Ich verstehe ehrlich nicht, was die Motivation ist, mit dem Ex-Freund essen zu gehen. Aber das scheint irgendwie ein Ding zu sein bei meinen Freundinnen. Aber ich habe eine These: Sie hat, wie immer, mit Sex zu tun.
Ich hingegen hatte ehrlich noch absolut nie das Bedürfnis, mich mit meinen Verflossenen zu treffen. Wirklich gar nie. Ich empfinde zufällige Aufeinandertreffen schon anstrengend; beide Parteien müssen mit jeder Faser den anderen glauben machen, dass sie den time of their life haben und dass sie überglücklich und überhaupt viel besser dran sind ohne den anderen. Ich vermeide es, irgendetwas von mir preiszugeben bei solchen Smalltalks, und hechte so schnell wie möglich an die Bar oder gebe vor, dass ich Zug/Tram/ Spaceshuttle erwischen muss.
Wozu wollen andere Menschen dann sogar noch zum gemeinsamen Dinner? Absichtlich? Worüber spricht man denn beim Abendessen mit dem Ex? Es ist doch ziemlich ähnlich wie bei einem Treffen mit alten Klassenkameraden: Man hat keine neuen gemeinsamen Erlebnisse und stochert in der Vergangenheit herum. Bei einem Klassentreffen ist das herrlich unverfänglich: Man lässt Lehrerstreiche aufleben und schwelgt in Teenager- und heimlichen Raucherplatz-Erinnerungen.

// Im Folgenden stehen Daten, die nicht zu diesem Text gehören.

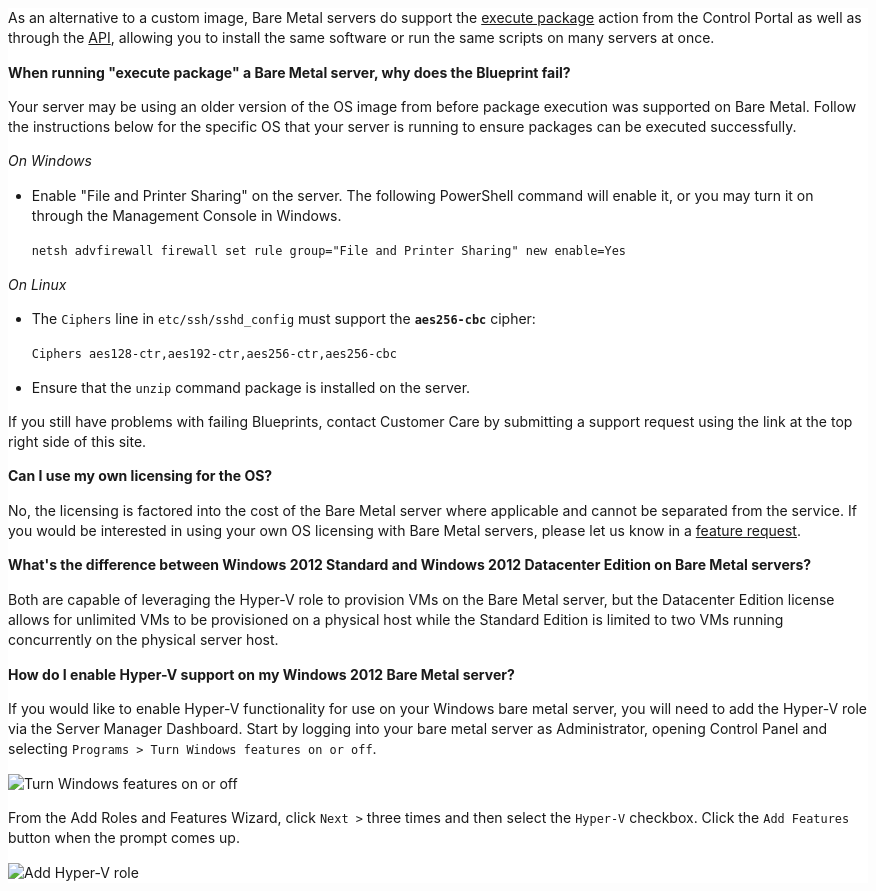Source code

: As an alternative to a custom image, Bare Metal servers do support the [execute package](https://www.ctl.io/knowledge-base/servers/using-group-tasks-to-install-software-and-run-scripts-on-groups/) action from the Control Portal as well as through the [API](https://www.ctl.io/api-docs/v2/#server-actions-execute-package), allowing you to install the same software or run the same scripts on many servers at once.

**When running "execute package" a Bare Metal server, why does the Blueprint fail?**

Your server may be using an older version of the OS image from before package execution was supported on Bare Metal. Follow the instructions below for the specific OS that your server is running to ensure packages can be executed successfully.

_On Windows_

  - Enable "File and Printer Sharing" on the server. The following PowerShell command will enable it, or you may turn it on through the Management Console in Windows.

        netsh advfirewall firewall set rule group="File and Printer Sharing" new enable=Yes

_On Linux_

  - The `Ciphers` line in `etc/ssh/sshd_config` must support the **`aes256-cbc`** cipher:

        Ciphers aes128-ctr,aes192-ctr,aes256-ctr,aes256-cbc

  - Ensure that the `unzip` command package is installed on the server.


If you still have problems with failing Blueprints, contact Customer Care by submitting a support request using the link at the top right side of this site.

**Can I use my own licensing for the OS?**

No, the licensing is factored into the cost of the Bare Metal server where applicable and cannot be separated from the service.  If you would be interested in using your own OS licensing with Bare Metal servers, please let us know in a [feature request](https://www.ctl.io/knowledge-base/support/how-do-i-submit-a-feature-request/).

**What's the difference between Windows 2012 Standard and Windows 2012 Datacenter Edition on Bare Metal servers?**

Both are capable of leveraging the Hyper-V role to provision VMs on the Bare Metal server, but the Datacenter Edition license allows for unlimited VMs to be provisioned on a physical host while the Standard Edition is limited to two VMs running concurrently on the physical server host.

**How do I enable Hyper-V support on my Windows 2012 Bare Metal server?**

If you would like to enable Hyper-V functionality for use on your Windows bare metal server, you will need to add the Hyper-V role via the Server Manager Dashboard. Start by logging into your bare metal server as Administrator, opening Control Panel and selecting `Programs > Turn Windows features on or off`.

![Turn Windows features on or off](../images/bare-metal-faq-1.png)

From the Add Roles and Features Wizard, click `Next >` three times and then select the `Hyper-V` checkbox. Click the `Add Features` button when the prompt comes up.

![Add Hyper-V role](../images/bare-metal-faq-2.png)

Mit dem Ex kann man ja jetzt aber wirklich schlecht die Vergangenheit beim mittelteuren Italiener aufleben lassen. Entweder merkt man über die Pizza Verdura gebeugt, dass man eigentlich eine grandiose Beziehung hatte, und fragt sich spätestens beim Tiramisu, weshalb es eigentlich nicht geklappt hat, bestellt noch zwei Grappa und hofft auf ein Revival. Oder – und es ist meistens das «oder» – es wird ein schweisstreibender Drahtseilakt beim Umschiffen der traumatisierenden Erlebnisse, von «Betrug» über «übermässige Eifersucht» bis hin zu «Du hast mir meine besten Jahre gestohlen».
Und so muss man dann ausweichen und über neunzig Minuten irgendwelche Smalltalk-Themen durcharbeiten. Bereits nach der Vorspeise bereut man, dass man zugesagt hat. Über Unverfängliches sprechen wie aktuelle Lieblings-Netflix-Serie und was grad der Job-Stand ist, das interessiert mich aber erstens nicht und zweitens geht mir kostbare Zeit verloren, die ich mit meinen Herzmenschen a.k.a. Freunden hätte verbringen können. 60 Prozent anstrengend, 40 Prozent langweilig. Dieses Kapitel ist abgeschlossen, wozu immer noch das Fenster einen kleinen Spalt offen lassen?
Meine These: Ein Treffen mit dem Ex wird von den meisten als unverfängliches Date angesehen. Aufmerksamkeit vom Gegenüber, Vertrautheit, aber dennoch das aufregend Ungewisse, was einen Hauch von sexueller Energie mitschwingen lässt. Als Single, die schon ganz Tinder durch hat, ist das ein Garant für es bizzeli Prickel-Prickel ohne den nervösen Kennenlern-Talk, ohne sich vorher komplett enthaaren zu müssen und ohne das anstrengende Ghosting danach. Und für Leute, die wieder in einer Beziehung hocken, ist es ein Freipass für eine Date Night-Out mit einem anderen als dem eigenen Partner. Mit dem Ex auszugehen, scheint nämlich für praktisch alle aktuellen Boy- and Girlfriends d’accord zu sein.